Matteo Pernini – mcmagazine 54

altre voci…

Ecco, allora, che acquista un significato sinistro la scena d’apertura: la donna, immersa in un campo di grano oro fiammeggiante, danza in primo piano davanti alla macchina da presa, imprimendo un segno circolare a questa storia, che si ripete e ha a che fare con la memoria e l’oblio. Dimenticare, ricostruire il passato e poi dimenticare di nuovo. Madre terribile e dolce, Hye-ja ci ricorda la Sally Field di Forrest Gump, ma con un’aura di mistero e di ferocia che contraddistingue la poetica di Bong, portando alle estreme conseguenze la sua analisi del rapporto tra una madre e un figlio “il fondamento di tutte le relazioni umane” – spiega il regista – “che ho voluto esplorare per vedere dove potevo intervenire e come potevo renderlo esasperato”.

Grazia Paganelli – quinlan.it

  Un altro film coeso, stratificato e psicologicamente denso per Bong Joon-ho, che ha già dimostrato di possedere la vocazione del cineasta puro, capace di spaziare dal blockbuster catastrofico (The Host del 2006) al cinema di genere (Memories of Murder del 2003) mantenendo intatti la qualità del suo sguardo e il grado di spessore della propria messa in scena. Uno straziante, commosso e ambiguo ritratto di madre, che riflette sui condizionamenti dovuti ai legami affettivi, ma anche sulle possibilità infinite e sui gesti impensabili che un amore spropositato come quello materno può generare. Nel film di Bong, degno di una tragedia euripidea, albergano vendetta, sangue, esplosioni di violenza, bruciature e lampi improvvisi, che vanno a contrappuntare una narrazione spesso piana e dimessa, ma anche momenti all’insegna della pura costruzione poetica, come l’inizio e la parte finale, che si rispecchiano l’uno nell’altro generando una vera e propria struttura ad anello.

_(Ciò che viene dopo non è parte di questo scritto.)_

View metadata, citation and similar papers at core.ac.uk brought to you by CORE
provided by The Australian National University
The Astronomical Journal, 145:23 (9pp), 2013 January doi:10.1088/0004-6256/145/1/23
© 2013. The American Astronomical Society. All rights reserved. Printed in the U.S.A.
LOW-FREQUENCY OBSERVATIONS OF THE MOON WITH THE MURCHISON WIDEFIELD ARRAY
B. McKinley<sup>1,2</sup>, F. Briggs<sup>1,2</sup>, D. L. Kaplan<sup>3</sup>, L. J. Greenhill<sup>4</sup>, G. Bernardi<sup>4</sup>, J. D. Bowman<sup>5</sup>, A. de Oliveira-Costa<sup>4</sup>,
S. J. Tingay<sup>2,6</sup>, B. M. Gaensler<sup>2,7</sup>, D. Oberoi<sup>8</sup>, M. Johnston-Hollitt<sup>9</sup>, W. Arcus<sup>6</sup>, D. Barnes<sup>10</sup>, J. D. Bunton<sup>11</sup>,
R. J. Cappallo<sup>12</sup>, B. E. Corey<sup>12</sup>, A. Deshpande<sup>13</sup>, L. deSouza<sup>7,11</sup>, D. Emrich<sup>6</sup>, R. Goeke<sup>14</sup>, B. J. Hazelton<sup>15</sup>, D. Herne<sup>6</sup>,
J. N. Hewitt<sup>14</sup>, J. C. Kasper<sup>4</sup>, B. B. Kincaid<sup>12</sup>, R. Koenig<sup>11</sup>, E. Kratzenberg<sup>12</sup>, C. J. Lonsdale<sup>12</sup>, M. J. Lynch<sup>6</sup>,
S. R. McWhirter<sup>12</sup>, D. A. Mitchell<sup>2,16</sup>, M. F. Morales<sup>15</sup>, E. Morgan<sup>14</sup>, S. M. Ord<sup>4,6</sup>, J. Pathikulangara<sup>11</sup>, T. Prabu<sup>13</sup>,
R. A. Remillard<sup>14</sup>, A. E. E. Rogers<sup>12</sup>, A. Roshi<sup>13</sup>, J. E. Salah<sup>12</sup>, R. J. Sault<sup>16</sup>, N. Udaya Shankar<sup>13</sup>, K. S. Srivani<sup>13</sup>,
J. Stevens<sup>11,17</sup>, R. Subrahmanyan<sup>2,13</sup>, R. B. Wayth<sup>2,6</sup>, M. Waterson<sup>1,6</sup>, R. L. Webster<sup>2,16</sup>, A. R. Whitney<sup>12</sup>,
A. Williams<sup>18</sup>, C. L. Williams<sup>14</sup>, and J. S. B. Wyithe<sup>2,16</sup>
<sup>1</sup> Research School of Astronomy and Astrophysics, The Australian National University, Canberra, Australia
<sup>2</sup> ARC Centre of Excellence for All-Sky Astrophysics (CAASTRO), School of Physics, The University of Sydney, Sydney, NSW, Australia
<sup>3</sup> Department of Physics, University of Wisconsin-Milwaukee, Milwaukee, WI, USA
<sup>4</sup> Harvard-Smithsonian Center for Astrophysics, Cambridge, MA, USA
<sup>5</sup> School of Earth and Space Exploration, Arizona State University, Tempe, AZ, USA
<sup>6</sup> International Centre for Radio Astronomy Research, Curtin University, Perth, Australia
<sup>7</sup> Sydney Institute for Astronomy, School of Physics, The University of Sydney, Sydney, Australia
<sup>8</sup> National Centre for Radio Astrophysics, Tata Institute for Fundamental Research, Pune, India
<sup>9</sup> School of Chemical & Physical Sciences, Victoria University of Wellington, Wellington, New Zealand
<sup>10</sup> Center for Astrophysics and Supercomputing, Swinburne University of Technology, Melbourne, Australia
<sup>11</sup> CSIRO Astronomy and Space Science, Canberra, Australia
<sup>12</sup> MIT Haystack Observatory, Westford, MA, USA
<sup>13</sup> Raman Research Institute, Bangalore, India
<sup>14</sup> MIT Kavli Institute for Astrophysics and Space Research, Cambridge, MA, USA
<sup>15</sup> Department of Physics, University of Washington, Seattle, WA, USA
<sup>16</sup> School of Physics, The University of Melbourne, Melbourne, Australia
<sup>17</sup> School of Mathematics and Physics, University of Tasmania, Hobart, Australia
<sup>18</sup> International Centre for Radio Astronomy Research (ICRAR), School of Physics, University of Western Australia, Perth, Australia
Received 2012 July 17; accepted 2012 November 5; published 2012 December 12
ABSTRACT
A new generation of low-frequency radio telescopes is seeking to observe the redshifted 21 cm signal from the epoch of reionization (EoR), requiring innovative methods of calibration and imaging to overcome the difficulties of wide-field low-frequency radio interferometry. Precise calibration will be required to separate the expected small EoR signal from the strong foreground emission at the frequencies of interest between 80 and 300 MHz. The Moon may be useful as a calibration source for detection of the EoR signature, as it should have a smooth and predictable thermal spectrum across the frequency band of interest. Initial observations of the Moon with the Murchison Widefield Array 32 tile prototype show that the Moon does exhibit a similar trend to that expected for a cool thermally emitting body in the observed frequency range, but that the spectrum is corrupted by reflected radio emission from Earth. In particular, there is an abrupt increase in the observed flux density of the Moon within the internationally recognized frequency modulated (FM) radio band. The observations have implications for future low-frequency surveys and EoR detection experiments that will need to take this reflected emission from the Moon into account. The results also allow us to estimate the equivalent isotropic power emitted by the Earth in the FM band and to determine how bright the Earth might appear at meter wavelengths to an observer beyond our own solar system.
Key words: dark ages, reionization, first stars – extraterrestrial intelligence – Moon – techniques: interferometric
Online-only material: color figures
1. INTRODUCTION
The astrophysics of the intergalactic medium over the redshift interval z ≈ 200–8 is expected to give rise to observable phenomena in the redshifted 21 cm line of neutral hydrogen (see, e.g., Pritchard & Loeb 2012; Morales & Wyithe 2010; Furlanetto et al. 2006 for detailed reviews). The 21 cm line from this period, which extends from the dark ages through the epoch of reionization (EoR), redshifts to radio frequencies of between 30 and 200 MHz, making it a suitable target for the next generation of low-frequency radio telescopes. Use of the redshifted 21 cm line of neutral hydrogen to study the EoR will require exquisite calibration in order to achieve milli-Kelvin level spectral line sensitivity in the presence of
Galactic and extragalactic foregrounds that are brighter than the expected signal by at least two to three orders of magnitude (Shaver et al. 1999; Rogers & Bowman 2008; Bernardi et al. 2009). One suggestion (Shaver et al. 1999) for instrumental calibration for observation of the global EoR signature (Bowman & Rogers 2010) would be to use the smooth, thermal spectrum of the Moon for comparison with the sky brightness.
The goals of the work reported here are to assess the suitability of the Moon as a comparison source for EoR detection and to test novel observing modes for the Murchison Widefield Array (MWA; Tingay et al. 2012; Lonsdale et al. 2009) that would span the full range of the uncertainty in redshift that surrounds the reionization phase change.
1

La ricostruzione di un omicidio, in questo caso come nel precedente, altrettanto riuscito Memories of Murder, fa da cassa di risonanza per parlare di temi più grandi e più ingombranti rispetto al semplice pretesto di partenza, dall’amore filiale al confine etico tra giusto e sbagliato passando per la controversa ricezione della diversità nel mondo di oggi. Ma Madre si spinge anche più in là del precedente lungometraggio di Bong e riesce a commuovere e ad abbagliare con la purezza e la limpidezza che spetta ai capolavori. Quello del regista coreano è anche, in misura non secondaria, un film sulla sofferenza dello sguardo, in cui l’atto di spiare bilancia sempre al suo interno, in egual misura, proibizione, sottomissione e dolore.

Longtake

  …Una straziante tragedia di gente comune, incentrata sull’interpretazione di un’incredibile Kim Hye-ja. questo film che scardina la convenzione e capovolge le regole: tutto è coim Hye-ja. La Madre – il personaggio non ha un nome – un’anti-Medea disposta a tutto pur di salvare il buon nome del figlio, si appropria del film per farci vivere dal suo punto di vista l’amarezza del destino, l’inevitabilità della disgrazia, la disuguaglianza di persone e cose; figura apotropaica che toglie la vita, passando le giornate a tagliare i rami secchi, ma sa anche donarla, attraverso le arti segrete dell’agopuntura. Come e più del solito in Bong il Bene non abita più qui e risulta pressoché impossibile parteggiare o immedesimarsi con uno qualsiasi dei personaggi, caratterizzati da diversi gradi di meschinità e dalla difesa di uno spesso sordido particolare. Do-joon non è migliore di loro (e Bong non fa nulla per farcelo credere), è solo speciale, diverso da loro, quel tanto che basta a renderlo fuoriposto, (con)segnato sin dalla nascita a un destino di simbiosi madre-figlio, nella buona e nella cattiva sorte. (…) Il percorso di consapevolezza dell’anziana protagonista è il percorso di uno spettatore disorientato dalla maestria di Bong nel manovrare gli strumenti della narrazione: il tema edipico è appena sfiorato, il whodunit segue il suo corso (costellato di MacGuffin), mentre si dipana la vera indagine, quella nell’uso atroce del sesso e degli istinti primari che tuttora perdura nel cuore profondo (e selvaggio) della società coreana.